University has a lot to learn

Above all, Malta needs critical voices: people who can dissect power and speak to it without fear or favour. If the University of Malta is not capable of providing this necessary asset, the least it could do is not silence others itself

The controversy that erupted at the University’s Freshers Week – when a Graffiti activist had his ‘Ian Borg’ mask taken away by an overzealous campus security officer – seems, at a glance, to be a storm in a tea-cup.

Revisiting the sequence of events, it is clear that the entire incident was little more than an isolated case of one single University official overstepping his remit.

The Graffitti activist who was dressed up as Ian Borg explained to MaltaToday that they were going around campus in costume – complete with the aforementioned mask, as well as other masks which included Sandro Chetcuti – to engage with students on environmental issues.

They were stopped by the university’s security guards, who asked them for their ID cards, took their details and took the Ian Borg mask. The officer concerned justified the confiscation on the grounds that there was to be no “political controversy was allowed at Freshers’ Week.”

If so, that it is simply not a matter for campus security to decide. Moreover, it patently is not the case at all: as all the student/youth sections of Malta’s political parties also have stalls at the University’s Freshers Week.

Up until this point, however, the whole incident seemed to be a misunderstanding by an arguably misguided security guard, and nothing more. The mask was duly returned, and there was no repeat performance the following day: when Moviment Graffiti resumed its activities as usual.

This is where the entire matter should have been lain to rest.

But in the evening, the University of Malta issued a press statement - very servile in tone, possibly due to the dignitaries that would be visiting during Freshers Week - justifying the confiscation of the mask, because security feared the political provocation would ‘escalate matters’.

Unfortunately, this changes the entire face of this otherwise regrettable incident, and turns it into a major cause for concern. It is one thing for a single campus official to forget his place, and make a mistake that might prove embarrassing to the institution as a whole.

But it is something else completely, for the University itself to come out and condone such behaviour… especially on such an absurd pretext.

It is visible to all and sundry that there was never any real cause for alarm throughout the entire proceedings. To argue that Moviment Graffiti’s actions constituted a potential ‘threat to security’ is already laughable, in itself; but to use that as a pretext to justify the silencing of a political dissident on campus, is quite frankly unfathomable.

The University’s position in this matter would have been indefensible, even if this were the first time it had become embroiled in a potential human rights violation.

For this is antother reason why the University should have been more cautious in its response: its statement suggests that it agrees with the act of censorship, when – on paper, at least – it should have been the first to condemn the incident as a case of silencing public opinion (as the University academic staff’s union more appropriately did in its own reaction).

Suddenly, what previously appeared a trivial matter has been blown out of proportion, into a genuine case of possible human rights violations.

For it is now the University, as an institution, to endorse the censorship.

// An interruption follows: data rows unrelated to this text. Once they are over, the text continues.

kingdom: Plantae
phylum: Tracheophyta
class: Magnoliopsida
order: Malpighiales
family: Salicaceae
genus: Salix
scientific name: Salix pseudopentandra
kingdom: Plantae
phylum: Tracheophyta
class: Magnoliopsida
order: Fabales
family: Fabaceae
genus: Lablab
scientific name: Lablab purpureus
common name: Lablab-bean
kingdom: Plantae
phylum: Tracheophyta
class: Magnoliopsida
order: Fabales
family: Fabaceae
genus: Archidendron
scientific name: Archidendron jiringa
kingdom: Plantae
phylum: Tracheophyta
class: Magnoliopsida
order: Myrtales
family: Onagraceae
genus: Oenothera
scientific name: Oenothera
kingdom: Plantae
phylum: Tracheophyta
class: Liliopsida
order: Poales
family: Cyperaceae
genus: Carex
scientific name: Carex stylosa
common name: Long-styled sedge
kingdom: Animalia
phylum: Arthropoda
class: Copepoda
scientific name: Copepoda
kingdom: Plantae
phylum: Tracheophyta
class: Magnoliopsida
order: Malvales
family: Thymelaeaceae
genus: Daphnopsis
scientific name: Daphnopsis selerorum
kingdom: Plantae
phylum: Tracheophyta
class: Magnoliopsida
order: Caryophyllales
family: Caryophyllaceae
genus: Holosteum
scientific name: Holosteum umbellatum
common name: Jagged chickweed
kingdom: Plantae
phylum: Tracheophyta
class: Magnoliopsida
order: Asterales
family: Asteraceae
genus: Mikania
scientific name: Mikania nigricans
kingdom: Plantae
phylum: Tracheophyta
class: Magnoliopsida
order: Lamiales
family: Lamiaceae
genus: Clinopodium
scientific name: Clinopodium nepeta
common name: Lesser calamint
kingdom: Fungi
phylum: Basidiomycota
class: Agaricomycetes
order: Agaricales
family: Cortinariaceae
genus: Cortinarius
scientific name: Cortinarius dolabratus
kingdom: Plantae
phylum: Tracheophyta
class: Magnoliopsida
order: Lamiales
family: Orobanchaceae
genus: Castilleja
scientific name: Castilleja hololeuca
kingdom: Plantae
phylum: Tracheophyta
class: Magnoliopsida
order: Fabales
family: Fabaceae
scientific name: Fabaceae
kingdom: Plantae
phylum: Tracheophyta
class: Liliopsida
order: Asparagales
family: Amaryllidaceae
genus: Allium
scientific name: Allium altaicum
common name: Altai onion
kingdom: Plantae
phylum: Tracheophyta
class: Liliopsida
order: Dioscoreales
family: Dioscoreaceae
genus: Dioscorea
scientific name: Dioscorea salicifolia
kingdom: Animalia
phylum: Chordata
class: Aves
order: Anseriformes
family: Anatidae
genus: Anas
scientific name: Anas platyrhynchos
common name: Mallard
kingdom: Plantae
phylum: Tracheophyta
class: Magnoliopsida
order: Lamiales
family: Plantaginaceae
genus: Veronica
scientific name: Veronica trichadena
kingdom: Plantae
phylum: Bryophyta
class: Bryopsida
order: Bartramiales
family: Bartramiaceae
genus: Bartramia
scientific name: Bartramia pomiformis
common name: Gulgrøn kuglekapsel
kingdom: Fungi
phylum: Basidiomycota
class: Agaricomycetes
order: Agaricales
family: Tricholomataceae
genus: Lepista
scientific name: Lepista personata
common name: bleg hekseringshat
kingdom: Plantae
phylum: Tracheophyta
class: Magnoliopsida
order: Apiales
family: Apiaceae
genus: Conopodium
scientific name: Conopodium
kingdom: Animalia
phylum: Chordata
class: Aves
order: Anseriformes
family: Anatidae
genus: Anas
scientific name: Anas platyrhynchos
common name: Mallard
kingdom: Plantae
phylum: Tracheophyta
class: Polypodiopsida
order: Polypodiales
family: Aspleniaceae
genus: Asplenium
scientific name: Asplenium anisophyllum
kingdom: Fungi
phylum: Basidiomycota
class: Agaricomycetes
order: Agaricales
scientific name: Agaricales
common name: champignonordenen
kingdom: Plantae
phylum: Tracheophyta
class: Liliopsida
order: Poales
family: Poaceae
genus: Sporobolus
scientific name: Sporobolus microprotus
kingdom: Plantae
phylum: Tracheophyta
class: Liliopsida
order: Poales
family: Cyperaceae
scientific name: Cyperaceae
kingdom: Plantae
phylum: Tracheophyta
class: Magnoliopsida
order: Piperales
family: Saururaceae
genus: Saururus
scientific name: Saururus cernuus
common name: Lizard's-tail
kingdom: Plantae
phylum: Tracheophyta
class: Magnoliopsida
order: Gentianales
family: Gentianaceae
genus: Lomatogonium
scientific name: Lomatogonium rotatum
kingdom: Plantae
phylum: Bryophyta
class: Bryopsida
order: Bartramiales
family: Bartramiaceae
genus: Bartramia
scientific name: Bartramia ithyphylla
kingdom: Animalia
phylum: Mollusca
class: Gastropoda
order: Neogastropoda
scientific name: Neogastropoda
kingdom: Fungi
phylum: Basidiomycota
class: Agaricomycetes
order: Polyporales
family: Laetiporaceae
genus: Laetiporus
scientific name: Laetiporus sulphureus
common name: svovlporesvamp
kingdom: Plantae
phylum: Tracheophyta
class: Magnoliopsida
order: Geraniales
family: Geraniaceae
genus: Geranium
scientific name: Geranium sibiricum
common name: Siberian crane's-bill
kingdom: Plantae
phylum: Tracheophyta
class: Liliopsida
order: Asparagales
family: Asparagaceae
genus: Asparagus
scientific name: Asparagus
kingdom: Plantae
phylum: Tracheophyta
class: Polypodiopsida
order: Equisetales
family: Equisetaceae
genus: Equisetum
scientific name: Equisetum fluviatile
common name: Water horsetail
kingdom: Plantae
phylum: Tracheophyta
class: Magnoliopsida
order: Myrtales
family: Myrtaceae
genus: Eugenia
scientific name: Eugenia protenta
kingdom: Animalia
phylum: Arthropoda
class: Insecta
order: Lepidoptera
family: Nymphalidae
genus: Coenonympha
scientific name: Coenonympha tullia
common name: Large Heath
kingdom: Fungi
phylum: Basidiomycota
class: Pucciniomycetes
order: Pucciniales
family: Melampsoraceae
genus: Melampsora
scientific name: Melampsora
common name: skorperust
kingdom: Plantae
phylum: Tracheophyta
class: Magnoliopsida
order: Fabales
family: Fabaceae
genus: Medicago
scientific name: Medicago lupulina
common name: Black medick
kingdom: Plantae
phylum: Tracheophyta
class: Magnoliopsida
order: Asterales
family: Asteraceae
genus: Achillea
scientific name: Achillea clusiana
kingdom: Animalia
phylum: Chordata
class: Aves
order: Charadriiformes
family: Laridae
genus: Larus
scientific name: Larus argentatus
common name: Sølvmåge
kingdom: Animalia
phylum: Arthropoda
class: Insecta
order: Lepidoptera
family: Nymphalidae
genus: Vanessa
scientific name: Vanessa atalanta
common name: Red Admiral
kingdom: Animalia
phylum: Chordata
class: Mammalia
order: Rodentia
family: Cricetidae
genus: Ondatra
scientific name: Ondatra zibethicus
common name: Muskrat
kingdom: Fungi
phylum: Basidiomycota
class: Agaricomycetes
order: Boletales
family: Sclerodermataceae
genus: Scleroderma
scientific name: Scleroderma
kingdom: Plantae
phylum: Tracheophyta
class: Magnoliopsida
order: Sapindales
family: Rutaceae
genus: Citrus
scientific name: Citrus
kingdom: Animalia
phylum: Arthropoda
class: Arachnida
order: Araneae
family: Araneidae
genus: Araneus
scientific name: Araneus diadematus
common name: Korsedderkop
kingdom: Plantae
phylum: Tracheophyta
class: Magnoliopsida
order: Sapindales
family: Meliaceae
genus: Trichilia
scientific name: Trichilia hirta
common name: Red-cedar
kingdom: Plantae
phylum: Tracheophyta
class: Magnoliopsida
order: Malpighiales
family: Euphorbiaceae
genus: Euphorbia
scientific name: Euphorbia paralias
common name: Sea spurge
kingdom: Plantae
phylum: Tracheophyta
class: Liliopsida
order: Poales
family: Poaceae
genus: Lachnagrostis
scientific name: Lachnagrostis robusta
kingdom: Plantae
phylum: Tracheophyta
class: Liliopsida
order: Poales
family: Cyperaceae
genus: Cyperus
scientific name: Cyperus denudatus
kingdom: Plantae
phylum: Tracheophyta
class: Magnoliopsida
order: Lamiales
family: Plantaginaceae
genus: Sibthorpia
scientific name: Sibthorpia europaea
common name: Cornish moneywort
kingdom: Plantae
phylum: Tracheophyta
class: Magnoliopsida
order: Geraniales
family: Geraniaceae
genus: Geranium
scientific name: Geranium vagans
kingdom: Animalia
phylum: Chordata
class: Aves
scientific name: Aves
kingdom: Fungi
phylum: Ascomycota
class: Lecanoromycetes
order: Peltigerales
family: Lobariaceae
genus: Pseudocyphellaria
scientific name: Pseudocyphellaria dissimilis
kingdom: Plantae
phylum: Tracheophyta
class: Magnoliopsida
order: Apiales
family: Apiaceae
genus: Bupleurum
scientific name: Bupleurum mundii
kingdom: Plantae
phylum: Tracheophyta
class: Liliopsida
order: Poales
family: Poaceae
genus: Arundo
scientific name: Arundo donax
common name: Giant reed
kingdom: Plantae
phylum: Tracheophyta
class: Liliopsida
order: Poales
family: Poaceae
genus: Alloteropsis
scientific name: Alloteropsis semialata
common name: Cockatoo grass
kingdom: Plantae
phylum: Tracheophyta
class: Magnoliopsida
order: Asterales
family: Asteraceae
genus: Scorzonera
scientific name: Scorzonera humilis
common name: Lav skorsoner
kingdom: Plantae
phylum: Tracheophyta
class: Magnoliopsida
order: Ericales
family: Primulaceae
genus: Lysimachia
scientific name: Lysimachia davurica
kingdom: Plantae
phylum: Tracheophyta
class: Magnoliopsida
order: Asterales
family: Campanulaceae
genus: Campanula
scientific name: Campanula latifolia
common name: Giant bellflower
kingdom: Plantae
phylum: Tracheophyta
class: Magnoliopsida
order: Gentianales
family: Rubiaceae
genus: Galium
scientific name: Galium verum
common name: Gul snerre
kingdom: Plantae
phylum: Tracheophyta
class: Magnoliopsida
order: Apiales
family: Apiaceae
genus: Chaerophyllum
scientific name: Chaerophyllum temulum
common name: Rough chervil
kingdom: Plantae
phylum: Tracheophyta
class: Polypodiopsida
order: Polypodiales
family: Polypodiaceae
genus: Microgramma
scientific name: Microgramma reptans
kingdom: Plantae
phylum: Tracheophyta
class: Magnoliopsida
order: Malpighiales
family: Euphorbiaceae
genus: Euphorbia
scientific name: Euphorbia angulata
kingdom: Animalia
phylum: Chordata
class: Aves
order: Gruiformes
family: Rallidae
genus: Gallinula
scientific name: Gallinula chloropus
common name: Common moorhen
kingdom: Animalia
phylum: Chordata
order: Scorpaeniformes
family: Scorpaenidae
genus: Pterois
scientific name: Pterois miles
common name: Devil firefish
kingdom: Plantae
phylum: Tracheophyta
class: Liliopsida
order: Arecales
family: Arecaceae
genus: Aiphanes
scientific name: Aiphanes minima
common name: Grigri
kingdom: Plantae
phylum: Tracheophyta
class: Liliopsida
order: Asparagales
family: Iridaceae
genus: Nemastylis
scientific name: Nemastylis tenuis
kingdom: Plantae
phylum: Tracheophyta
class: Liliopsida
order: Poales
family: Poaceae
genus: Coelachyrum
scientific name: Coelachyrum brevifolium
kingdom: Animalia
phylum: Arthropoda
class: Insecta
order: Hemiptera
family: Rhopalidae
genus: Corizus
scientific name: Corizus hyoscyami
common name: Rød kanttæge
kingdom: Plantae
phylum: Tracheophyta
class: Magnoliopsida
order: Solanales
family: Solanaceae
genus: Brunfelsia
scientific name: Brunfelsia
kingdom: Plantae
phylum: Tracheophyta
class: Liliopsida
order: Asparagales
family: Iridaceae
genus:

There is a historical irony in all this, as this incident occurred exactly 10 years after the UOM had likewise censored Alex Vella Gera’s novella ‘Li Tkisser Sewwi’, published in a campus magazine.

On that occasion, it had to take a full-blown court case for the law-courts to rule that Vella Gera was entirely within his rights to publish that story… which, by the same token, also means that the University had violated his human rights when it took criminal action against him.

The only reason this aspect is unlikely to repeat itself is because this time, the incident really was too trivial to end up in court.

But that is poor consolation, for a University administration that seems hell-bent on repeating the mistakes of the past, and is once again in breach of the fundamental principle of freedom of expression.

Another worrying aspect is that, unfortunately, the incident also sheds light on how many view freedom of speech in this country : as a gift to be given and withdrawn at a whim, rather than a sacrosanct right protected by international law.

The right to receive and impart information and ideas, for some, is relevant only when it concerns their own world-view. Within this context, the incident was also reminder of the need to constantly remain vigilant on the protection of all human rights: not least, freedom of speech.

For the same reason, one expects far better from the University of Malta. Universities should be a hot bed of debate and activism. It would be a perversion of its core function, if the institution itself were to discourage healthy debate.

Above all, Malta needs critical voices: people who can dissect power and speak to it without fear or favour. If the University of Malta is not capable of providing this necessary asset, the least it could do is not silence others itself.